Give your parents the gift of serenity.  Tell them you’ve decided not to write that misery memoir after all.

Your editor doesn’t want expensive perfume. Why not write a bestselling series a la Harry Potter instead? It will cost you nothing and bring years of happiness.

Christmas is a time for embracing thine enemy. Wrap a litter of mastiff puppies in pretty gold paper for his/her children.

Stressed over choosing the right gift for your teenagers? Try this nifty trick: place three or four large denomination bills in a festive envelope and watch their faces light up.

And, finally, in the rush to make everyone else happy, don’t forget to treat yourself! A litre of gin and that attractive snowflake tin full of mince pies makes a simple and nourishing breakfast or midnight snack.

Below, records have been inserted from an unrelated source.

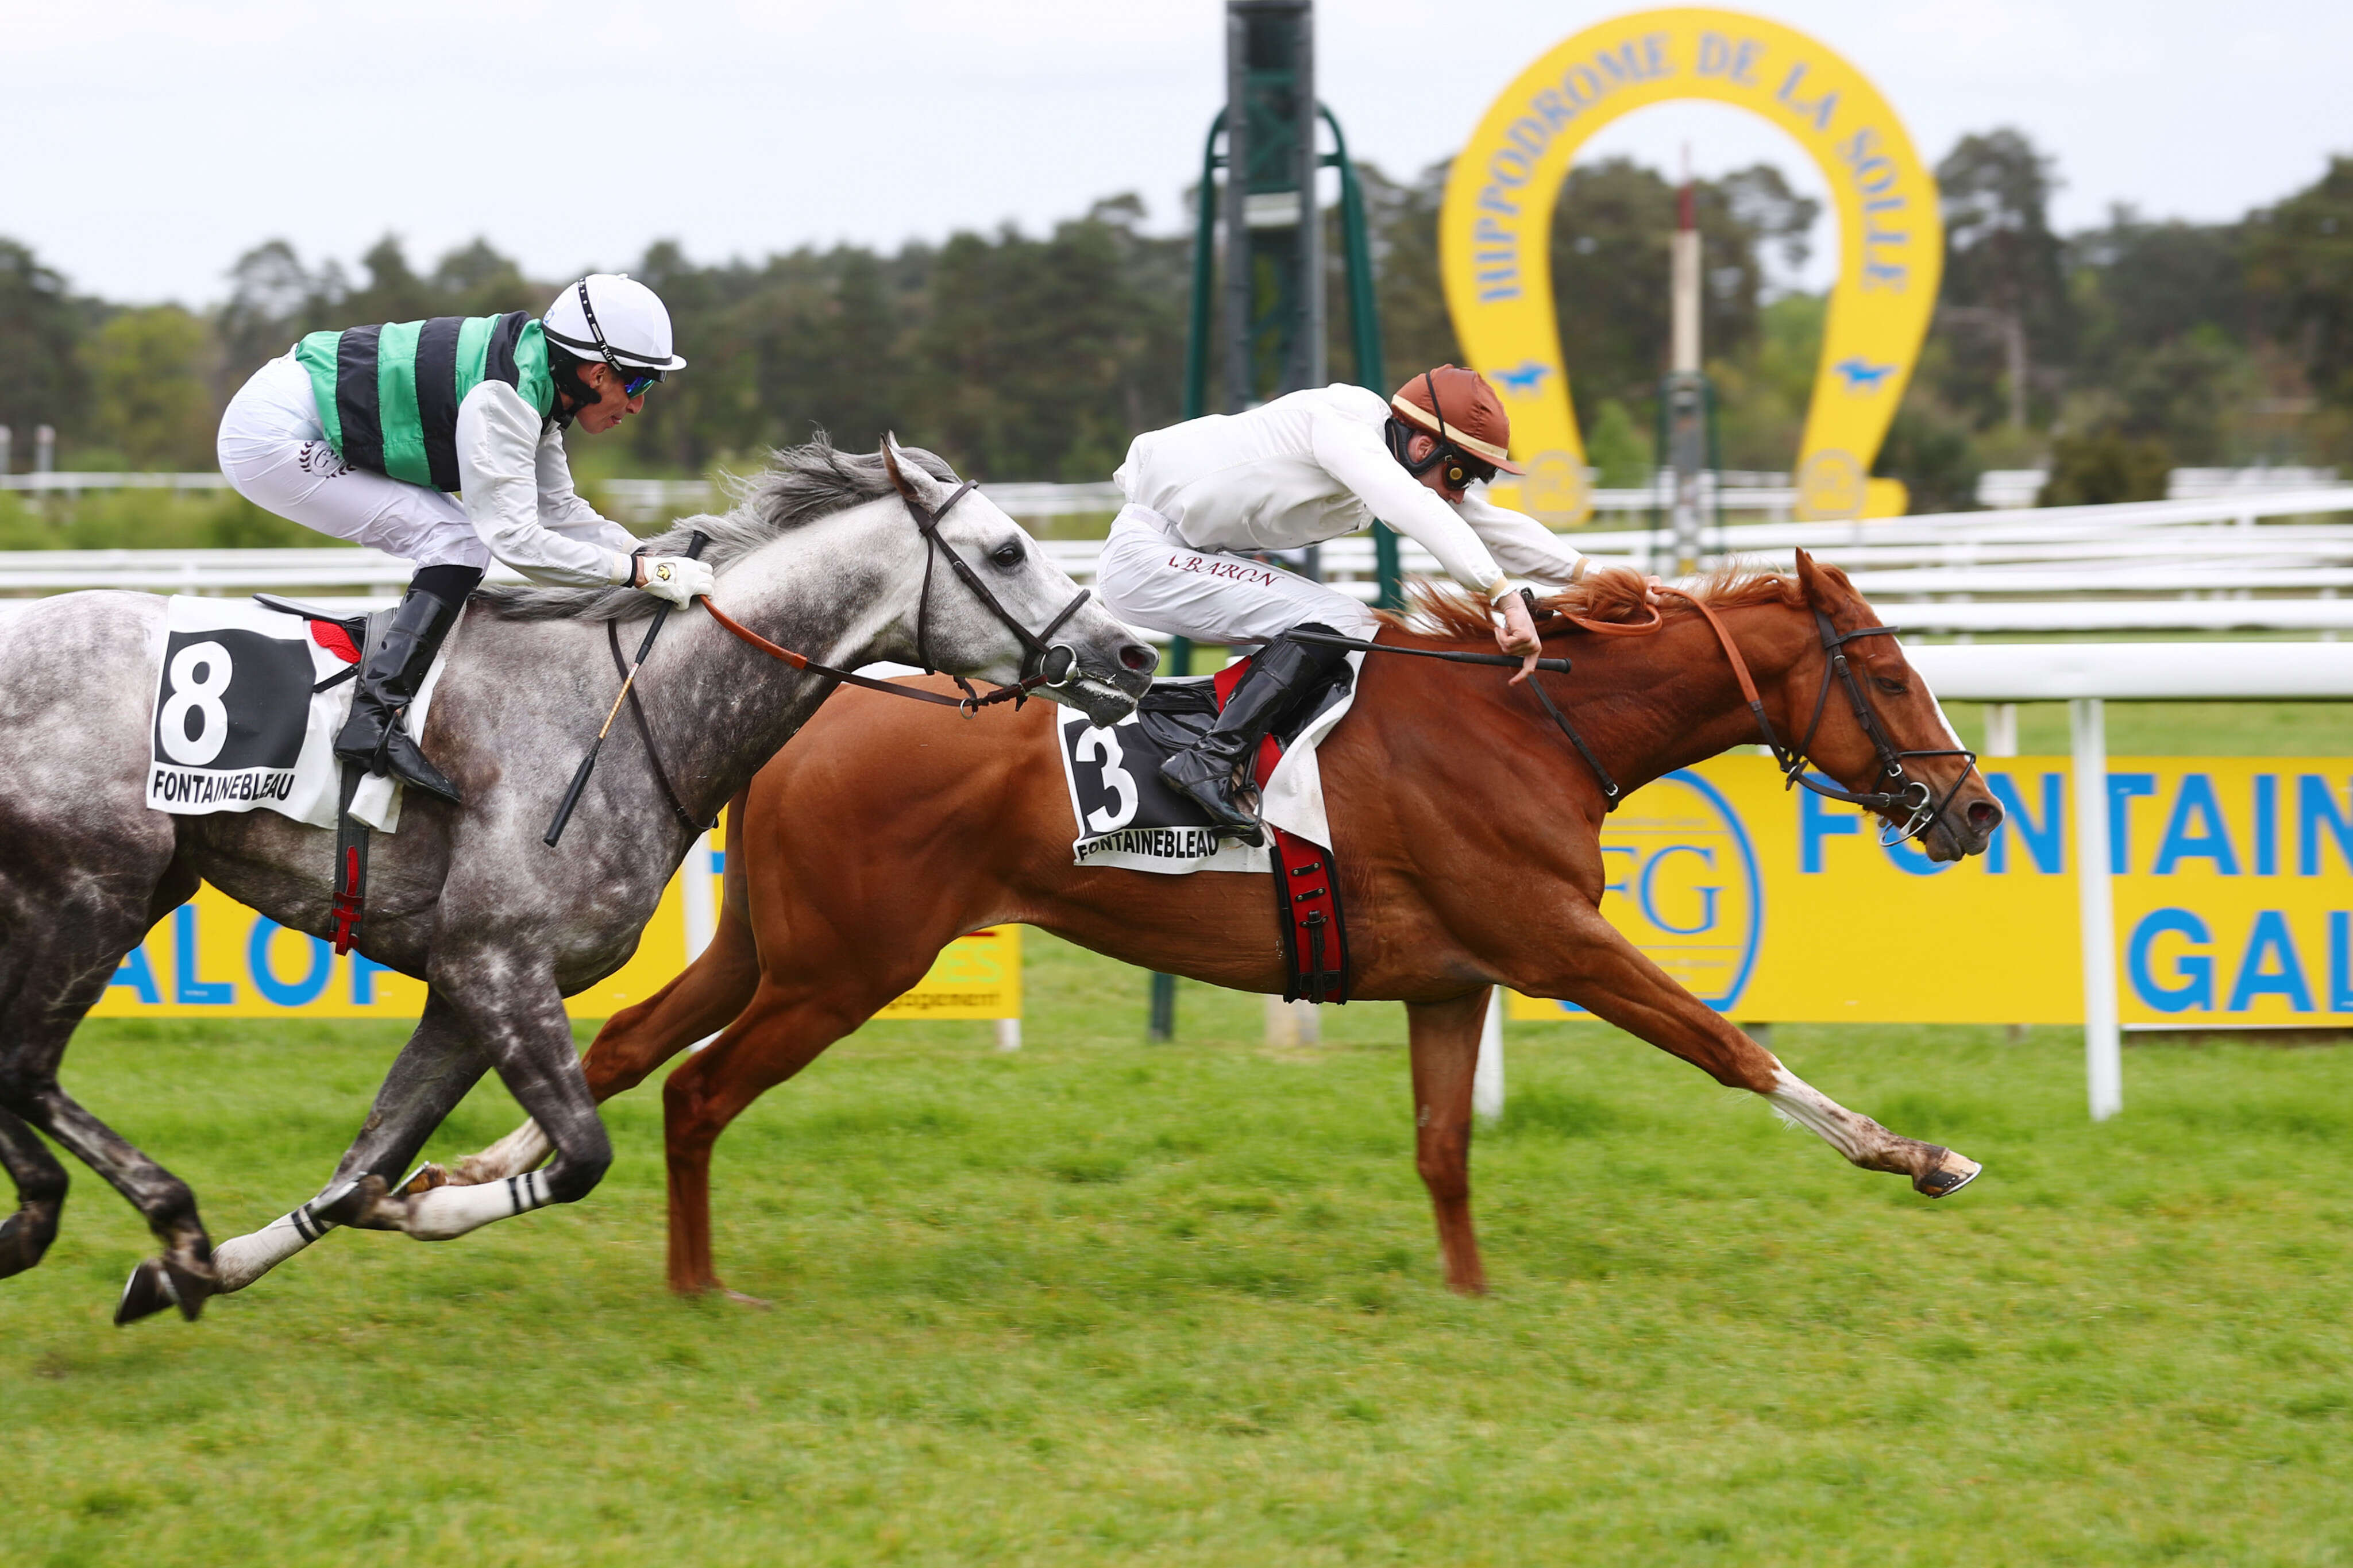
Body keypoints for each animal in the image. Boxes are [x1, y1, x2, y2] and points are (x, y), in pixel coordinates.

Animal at [0, 439, 1148, 1326]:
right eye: (1007, 549)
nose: (1131, 654)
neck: (638, 712)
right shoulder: (498, 966)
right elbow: (577, 1154)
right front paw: (422, 1208)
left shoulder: (463, 993)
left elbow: (360, 1167)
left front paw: (188, 1274)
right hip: (97, 893)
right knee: (22, 1066)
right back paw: (127, 1208)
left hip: (108, 896)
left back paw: (66, 1219)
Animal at [454, 554, 1986, 1297]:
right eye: (1889, 678)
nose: (1973, 813)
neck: (1528, 724)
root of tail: (807, 715)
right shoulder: (1553, 942)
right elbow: (1731, 1048)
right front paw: (1919, 1155)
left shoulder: (1454, 978)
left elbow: (1441, 1148)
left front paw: (1469, 1295)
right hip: (845, 970)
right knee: (696, 1092)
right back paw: (696, 1286)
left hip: (768, 948)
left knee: (621, 1049)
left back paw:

10 thoughts on “Surefire last minute Christmas presents.

  1. raych 7 years ago

    Oh my god how can I get far enough onto your bad side that you wrap me up a litter of mastiffs?

    1. Meg Rosoff 7 years ago

      When’s your due date? I’ll have them delivered to coincide.

    1. Meg Rosoff 7 years ago

      I raise my pie and gin to you, Bazza. And thanks for an ever-entertaining and informative blog.

  2. Vivian Oldaker 7 years ago

    Christmas 2012 TV Sensation: “How To Do Christmas” with Meg Rosoff.

    1. Meg Rosoff 7 years ago

      I usually can’t cope with more than a litre at 8am.

  3. Mieke Zamora-Mackay 7 years ago

    Those festive envelopes were always a great treat when I was growing up. I loved Christmas. I still do.

  4. Kate 7 years ago

    On Christmas Eve I sat in a darkened bedroom and tried to give my son the gift of sleep. That didn’t quite work, so instead I shared my cold with him. I think he would have preferred an i-pod touch.